=== Provided text ===
Ingredients Serves 6-8
- Clean Skinless Boneless Chicken …500 grams (I prefer Thigh or a combination of Thigh and Breast pieces)
- Vegetable/ Canola oil………………………....1 Teaspoon
- Thai Red Curry Paste…………………………2 ½ Teaspoon
- Thick coconut milk………………………….....19 fl oz (560 ml/ 2 1/3 cups)
- Brinjal or egg plant cut into big pieces….....3-4 small
- Fish Sauce………………………………………….2 Tablespoons
- Dried Basil………………………………………….1/2 Teaspoon (If you have fresh Basil use 1 Teaspoon chopped)
- Shredded Jaggery……………………………….1/2 -1 Teaspoon (Use Palm Sugar if you have)
- Heat oil in a pan and fry the Red curry paste till the raw smell is gone and oil oozes out. (Curry paste contains a lot of oil and because of that oil will ooze out while frying.)
- Add half of the coconut milk and mix well.
===
◆ Exercise task A
Write out the curry recipe word for word, everything from "- Vegetable/ Canola" down to "2 1/3 cups)".
◆ Exercise task B
Pick out each line of the listing that contains the string "grace", matching case exactly.
The curry recipe and the listing come from unrelated sources.
=== Information supplied ===
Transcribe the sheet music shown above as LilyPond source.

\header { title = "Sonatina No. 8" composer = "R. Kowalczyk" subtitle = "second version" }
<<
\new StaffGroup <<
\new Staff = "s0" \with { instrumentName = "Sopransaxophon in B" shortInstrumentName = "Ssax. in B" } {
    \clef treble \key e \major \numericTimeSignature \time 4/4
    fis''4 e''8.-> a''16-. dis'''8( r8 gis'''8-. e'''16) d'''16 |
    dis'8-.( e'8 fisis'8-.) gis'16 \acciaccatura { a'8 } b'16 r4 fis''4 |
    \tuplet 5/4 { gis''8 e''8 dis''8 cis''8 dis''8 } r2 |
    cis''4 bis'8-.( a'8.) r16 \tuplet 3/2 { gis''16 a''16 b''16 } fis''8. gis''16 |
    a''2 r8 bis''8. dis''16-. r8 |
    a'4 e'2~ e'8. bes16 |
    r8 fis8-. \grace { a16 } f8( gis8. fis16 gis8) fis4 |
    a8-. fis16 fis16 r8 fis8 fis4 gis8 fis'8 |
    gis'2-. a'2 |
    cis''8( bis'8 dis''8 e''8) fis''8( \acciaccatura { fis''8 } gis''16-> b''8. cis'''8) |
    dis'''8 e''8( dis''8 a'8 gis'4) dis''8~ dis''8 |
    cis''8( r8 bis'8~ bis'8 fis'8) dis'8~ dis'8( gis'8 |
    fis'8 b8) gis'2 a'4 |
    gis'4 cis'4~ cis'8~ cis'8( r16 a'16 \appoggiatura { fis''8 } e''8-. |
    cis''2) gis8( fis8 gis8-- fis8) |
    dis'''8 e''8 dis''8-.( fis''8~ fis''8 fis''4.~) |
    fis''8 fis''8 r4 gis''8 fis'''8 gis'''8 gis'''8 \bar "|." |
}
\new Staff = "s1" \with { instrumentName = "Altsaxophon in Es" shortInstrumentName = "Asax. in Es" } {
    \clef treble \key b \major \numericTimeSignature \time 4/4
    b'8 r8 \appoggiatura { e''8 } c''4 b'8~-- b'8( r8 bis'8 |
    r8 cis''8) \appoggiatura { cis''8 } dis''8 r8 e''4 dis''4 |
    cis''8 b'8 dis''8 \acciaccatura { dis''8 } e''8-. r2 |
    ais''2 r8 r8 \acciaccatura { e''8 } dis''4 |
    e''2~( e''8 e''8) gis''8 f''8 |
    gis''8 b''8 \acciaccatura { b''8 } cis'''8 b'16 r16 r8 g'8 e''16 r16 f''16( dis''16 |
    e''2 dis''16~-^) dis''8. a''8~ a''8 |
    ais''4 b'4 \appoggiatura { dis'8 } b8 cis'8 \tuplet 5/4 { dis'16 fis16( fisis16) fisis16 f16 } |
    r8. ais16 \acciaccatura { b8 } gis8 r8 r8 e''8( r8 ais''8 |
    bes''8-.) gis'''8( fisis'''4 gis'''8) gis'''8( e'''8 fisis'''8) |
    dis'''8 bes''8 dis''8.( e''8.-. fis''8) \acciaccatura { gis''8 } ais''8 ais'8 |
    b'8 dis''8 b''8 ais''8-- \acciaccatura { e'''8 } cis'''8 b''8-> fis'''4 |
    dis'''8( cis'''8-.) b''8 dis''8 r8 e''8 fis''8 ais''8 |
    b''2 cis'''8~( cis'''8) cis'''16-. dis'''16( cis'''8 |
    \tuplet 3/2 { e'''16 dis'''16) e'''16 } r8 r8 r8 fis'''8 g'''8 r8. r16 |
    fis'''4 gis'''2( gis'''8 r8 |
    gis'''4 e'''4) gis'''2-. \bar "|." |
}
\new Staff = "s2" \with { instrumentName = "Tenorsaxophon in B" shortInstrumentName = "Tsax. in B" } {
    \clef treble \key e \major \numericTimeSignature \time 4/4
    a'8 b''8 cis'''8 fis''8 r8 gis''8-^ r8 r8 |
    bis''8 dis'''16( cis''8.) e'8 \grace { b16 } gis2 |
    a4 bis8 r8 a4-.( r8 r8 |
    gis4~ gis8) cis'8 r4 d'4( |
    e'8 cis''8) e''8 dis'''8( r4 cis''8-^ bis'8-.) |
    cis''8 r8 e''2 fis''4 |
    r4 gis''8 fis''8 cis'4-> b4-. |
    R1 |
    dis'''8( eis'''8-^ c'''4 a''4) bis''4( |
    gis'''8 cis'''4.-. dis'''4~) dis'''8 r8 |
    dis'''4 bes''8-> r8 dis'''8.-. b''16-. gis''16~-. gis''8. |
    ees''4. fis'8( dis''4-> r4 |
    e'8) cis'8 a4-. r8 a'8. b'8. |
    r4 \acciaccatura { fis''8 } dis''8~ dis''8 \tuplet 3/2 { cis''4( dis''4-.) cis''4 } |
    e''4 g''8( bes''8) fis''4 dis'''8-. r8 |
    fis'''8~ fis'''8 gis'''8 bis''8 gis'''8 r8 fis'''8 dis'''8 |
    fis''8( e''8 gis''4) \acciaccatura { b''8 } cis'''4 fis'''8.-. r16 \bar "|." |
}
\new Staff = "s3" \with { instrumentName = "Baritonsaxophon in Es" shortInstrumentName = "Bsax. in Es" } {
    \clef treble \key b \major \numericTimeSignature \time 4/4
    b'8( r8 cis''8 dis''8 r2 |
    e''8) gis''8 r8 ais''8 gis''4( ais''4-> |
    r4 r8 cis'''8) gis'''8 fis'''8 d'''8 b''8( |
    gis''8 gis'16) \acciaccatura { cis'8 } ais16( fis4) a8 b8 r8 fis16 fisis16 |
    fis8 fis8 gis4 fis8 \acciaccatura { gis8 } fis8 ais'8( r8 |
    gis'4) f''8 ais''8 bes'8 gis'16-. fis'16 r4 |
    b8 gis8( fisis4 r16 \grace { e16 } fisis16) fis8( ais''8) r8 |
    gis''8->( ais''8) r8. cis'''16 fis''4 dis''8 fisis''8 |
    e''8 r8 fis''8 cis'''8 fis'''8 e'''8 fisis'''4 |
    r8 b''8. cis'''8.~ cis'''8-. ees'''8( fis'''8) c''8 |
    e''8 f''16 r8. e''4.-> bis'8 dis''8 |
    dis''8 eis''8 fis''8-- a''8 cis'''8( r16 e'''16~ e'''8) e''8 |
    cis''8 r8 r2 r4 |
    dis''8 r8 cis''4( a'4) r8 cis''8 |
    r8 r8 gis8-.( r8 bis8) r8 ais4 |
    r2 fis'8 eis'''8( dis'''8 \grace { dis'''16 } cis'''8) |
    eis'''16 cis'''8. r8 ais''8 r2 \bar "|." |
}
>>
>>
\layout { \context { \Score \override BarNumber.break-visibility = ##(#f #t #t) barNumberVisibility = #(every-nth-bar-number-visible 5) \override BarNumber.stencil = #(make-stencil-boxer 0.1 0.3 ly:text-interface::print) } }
===
◆ Reply A
- Vegetable/ Canola oil………………………....1 Teaspoon
- Thai Red Curry Paste…………………………2 ½ Teaspoon
- Thick coconut milk………………………….....19 fl oz (560 ml/ 2 1/3 cups)

◆ Reply B
    r8 fis8-. \grace { a16 } f8( gis8. fis16 gis8) fis4 |
    bis''8 dis'''16( cis''8.) e'8 \grace { b16 } gis2 |
    b8 gis8( fisis4 r16 \grace { e16 } fisis16) fis8( ais''8) r8 |
    r2 fis'8 eis'''8( dis'''8 \grace { dis'''16 } cis'''8) |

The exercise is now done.